::: VORLIEGENDER AUSZUG

Den Helden spielen will ich ganz sicher nicht und weiß das es mit vorsicht zu genießen ist und würde natürlich bevor ich "Eingreifen" die Polizei verständiegen.. mir währe es natürlich auch lieber wenn nur die Kamera was entdecken würde und nicht ich.. wer will das schon.
Aber wenn ich Ihn/Sie/Es auf Band hab werd ich entscheiden ob Polizei oder ob ich selber bei dem Dieb nachfragen gehe ob er mir den Fisch ohne Anzeige wieder gibt... traurig sowas... jetzt klauen se einem schon de Haustiere...
Danke für eure Infos...
Gruß Benjamin


----------



## Lucy79 (14. Aug. 2012)

*AW: Fisch geklaut??*

musst Du anders machen:    wenn Du ein Video/ Foto vom Dieb hast, dann Aushänge überall machen, so nach dem Motto: Geehrter Fischdieb, Wenn sie nicht wollen, dass ihr Gesicht samt netter Beschreibung ihrer nächtlichen Tätigkeiten öffentlich im Internet zu sehen sind, dann sollte der entwendete Fisch in 2 Tagen wieder in meinem Teich schwimmen...  Mit freundlichen Grüssen, Sie wissen wer....


----------



## Beeee (14. Aug. 2012)

*AW: Fisch geklaut??*

Huhu...
ja meine Freundin hat auch schon über ne Facebook-Fahndung nachgedacht.. und gesagt ich soll mal ein Foto vom Fisch raussuchen... mal schauen ob ich da was hab..
Ich werde mein Glück mit der Kamera mal versuchen obwohl ich glaube das es nich nochmal so schnell passiert.. das währe schon ganz schön dreist.
Bin immer noch am Überlegen ob es was anderes gewesen sein kann als ein Mensch... aber kann mir das nich vorstellen das ein Tier dies ohne spuren zu hinterlassen hinbekommt.. falls noch jemand ne Idee hat immer her damit..
nochmals vielen Dank für die Tipp's
Gruß Benjamin


----------



## fischmolchlibelle (14. Aug. 2012)

::::::

--- AUFGABE A ---
Schreiben Sie den Text aller Datensätze im Datenteil Zeile für Zeile wörtlich ab. Die Bilder selbst lassen Sie dabei weg.
Forenauszug und Datensätze stammen aus voneinander unabhängigen Quellen.

::: DATENTEIL

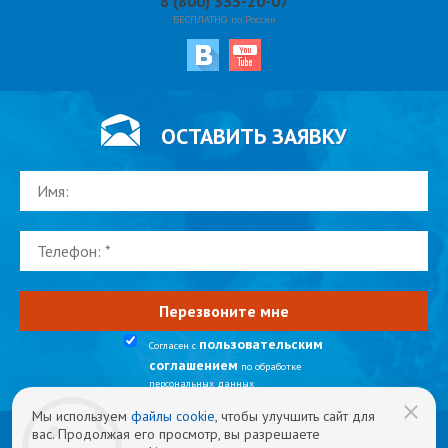
8 (800) 333-20-07
БЕСПЛАТНО по России
ОСТАВИТЬ ЗАЯВКУ
пользовательским
Согласен с
соглашением
по обработке
персональных данных
Мы используем
файлы cookie
, чтобы улучшить сайт для
вас. Продолжая его просмотр, вы разрешаете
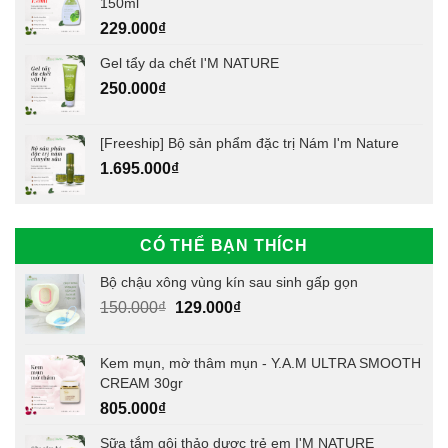
150ml
229.000
₫
Gel tẩy da chết I'M NATURE
250.000
₫
[Freeship] Bộ sản phẩm đặc trị Nám I'm Nature
1.695.000
₫
CÓ THỂ BẠN THÍCH
Bộ chậu xông vùng kín sau sinh gấp gọn
Giá
Giá
150.000
₫
129.000
₫
gốc
hiện
là:
tại
Kem mụn, mờ thâm mụn - Y.A.M ULTRA SMOOTH
150.000₫.
là:
CREAM 30gr
129.000₫.
805.000
₫
Sữa tắm gội thảo dược trẻ em I'M NATURE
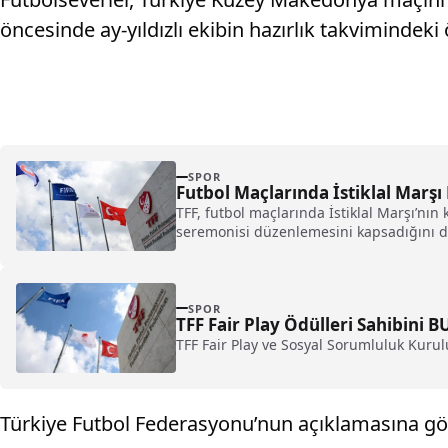
öncesinde ay-yıldızlı ekibin hazırlık takvimindeki
SPOR
Futbol Maçlarında İstiklal Marşı 
TFF, futbol maçlarında İstiklal Marşı’nın
seremonisi düzenlemesini kapsadığını 
SPOR
TFF Fair Play Ödülleri Sahibini B
TFF Fair Play ve Sosyal Sorumluluk Kurul
Türkiye Futbol Federasyonu’nun açıklamasına göre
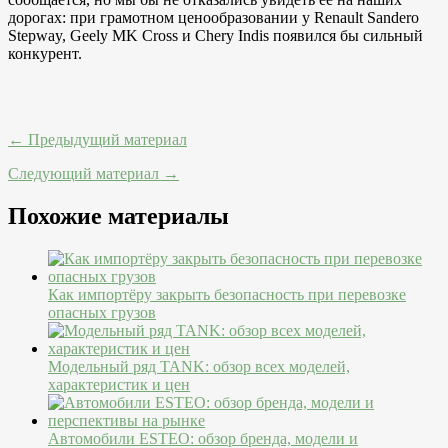
дорогах: при грамотном ценообразовании у Renault Sandero
Stepway, Geely MK Cross и Chery Indis появился бы сильный
конкурент.
← Предыдущий материал
Следующий материал →
Похожие материалы
Как импортёру закрыть безопасность при перевозке
опасных грузов
Модельный ряд TANK: обзор всех моделей,
характеристик и цен
Автомобили ESTEO: обзор бренда, модели и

::::::

--- AUFGABE B ---
Geben Sie den Absatz des Forenauszugs, der mit „musst Du anders machen“ beginnt, gekürzt als Stichpunktliste wieder, ohne dass wesentliche Aussagen verloren gehen.

--- IHRE ANTWORT A ---
8 (800) 333-20-07
БЕСПЛАТНО по России
ОСТАВИТЬ ЗАЯВКУ
пользовательским
Согласен с
соглашением
по обработке
персональных данных
Мы используем
файлы cookie
, чтобы улучшить сайт для
вас. Продолжая его просмотр, вы разрешаете
150ml
229.000
₫
Gel tẩy da chết I'M NATURE
250.000
₫
[Freeship] Bộ sản phẩm đặc trị Nám I'm Nature
1.695.000
₫
CÓ THỂ BẠN THÍCH
Bộ chậu xông vùng kín sau sinh gấp gọn
Giá
Giá
150.000
₫
129.000
₫
gốc
hiện
là:
tại
Kem mụn, mờ thâm mụn - Y.A.M ULTRA SMOOTH
150.000₫.
là:
CREAM 30gr
129.000₫.
805.000
₫
Sữa tắm gội thảo dược trẻ em I'M NATURE
öncesinde ay-yıldızlı ekibin hazırlık takvimindeki
SPOR
Futbol Maçlarında İstiklal Marşı 
TFF, futbol maçlarında İstiklal Marşı’nın
seremonisi düzenlemesini kapsadığını 
SPOR
TFF Fair Play Ödülleri Sahibini B
TFF Fair Play ve Sosyal Sorumluluk Kurul
Türkiye Futbol Federasyonu’nun açıklamasına göre
дорогах: при грамотном ценообразовании у Renault Sandero
Stepway, Geely MK Cross и Chery Indis появился бы сильный
конкурент.
← Предыдущий материал
Следующий материал →
Похожие материалы
Как импортёру закрыть безопасность при перевозке
опасных грузов
Модельный ряд TANK: обзор всех моделей,
характеристик и цен
Автомобили ESTEO: обзор бренда, модели и

--- IHRE ANTWORT B ---
- Empfohlen wird ein anderes Vorgehen.
- Wenn ein Video oder Foto des Diebs vorliegt, sollen überall Aushänge gemacht werden.
- In den Aushängen wird der Fischdieb aufgefordert, den entwendeten Fisch innerhalb von 2 Tagen in den Teich zurückzubringen.
- Andernfalls würden sein Gesicht und eine Beschreibung seiner nächtlichen Tätigkeiten öffentlich im Internet gezeigt.
- Als Unterschrift steht „Sie wissen wer“.